Ward was most recently ringside for December's HBO card in Atlantic City that featured stoppage victory by junior middleweight James Kirkland over Glen Tapia on the undercard of a unanimous decision by RING, WBA and WBO junior featherweight champion Guillermo Rigondeaux over ex-beltholder Joseph Agbeko.
"I think that the whole reason that HBO has me there is just to give a different viewpoint into explaining the mind of a fighter and to explain what that fighter is going through. You have, obviously, the great Jim Lampley and Max Kellerman and guys who are very seasoned in the game, and who are a lot more seasoned than I am. But there is an element that I bring, or that Roy Jones Jr. brings, or that a fighter brings to the broadcast booth," said Ward.
"It's maybe that we're talking about something that we can bring that, if you haven't bring into the ring before, then, maybe you can't know about. The key is just to call it like I see it and to take the viewing audience and the fans into the mind of a fighter and to break down, not just what's happening, but what the fighters are going through. But it all works together, and I'm just thankful for the opportunity to be able to do that. Those guys, Max and Jim, they're encouraging me, and I feel like I'm getting better and better every time out."

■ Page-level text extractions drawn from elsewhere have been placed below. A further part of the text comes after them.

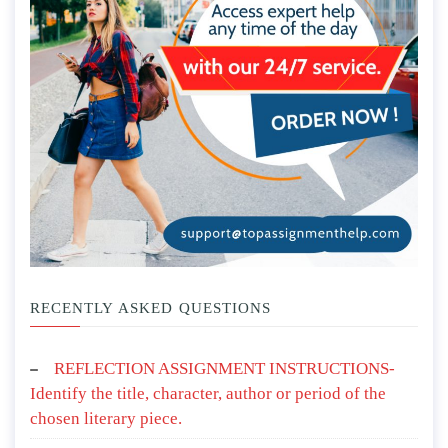
RECENTLY ASKED QUESTIONS
REFLECTION ASSIGNMENT INSTRUCTIONS-
Identify the title, character, author or period of the
chosen literary piece.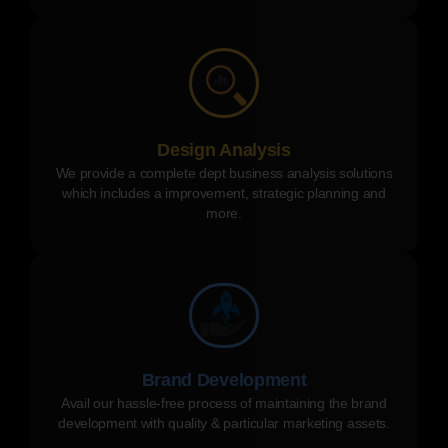
Design Analysis
We provide a complete dept business analysis solutions
which includes a improvement, strategic planning and
more.
Brand Development
Avail our hassle-free process of maintaining the brand
development with quality & particular marketing assets.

Although he has never headlined his own pay per view event and often endures media criticism for his marketability in relations to other fighters such as Mayweather and Miguel Cotto, Ward, a deeply spiritual married father, claims that he won't sell out on his principals or his style to become more palatable to his critics.
"The thing is that some of the things that fighters have to deal with are things that have been going on in the sport for longer than I've been on the scene, and it's going to continue long after I'm gone. No. 1, I don't read a lot of the stuff that's written, and, No. 2, I just choose to focus on the positive. If you let my critics tell it, I don't have a fan base and my style is boring and nobody wants to see me and this and that. But if you really look at the numbers, and if you look at the facts, and if you look at my career as a whole, you will see that a lot of that is just simply inaccurate. I see people every day, man. I've been to Belize, I've been to the East Coast, the Midwest, the United Kingdom where people will come up to me and thank me for what I'm doing and just tell me that they're inspired by what I do, and what I stand for, and the way that carry myself," said Ward, whose trainer, Virgil Hunter, has spoken out in his defense.
"Those are people who don't really have a voice, and sometimes, the people who do have a voice, they voice their opinion, but you have to understand that that's one man's voice and just one man's opinion. But all over the world, I'm hearing other people's opinions, and the public, so I say all of that I don't really put too much stock into what is written. Some of what these guys are writing is personal. They've got a personal vendetta. But it's not all of them. There's a lot of great websites, and there are a lot of great writers out there, that are objective and they call it like they see it and they're fair about it. But once you've been in the professional ranks for a certain time, then you understand that negative press, whether warranted or not, is going to come at some point and you just learn how to deal with it."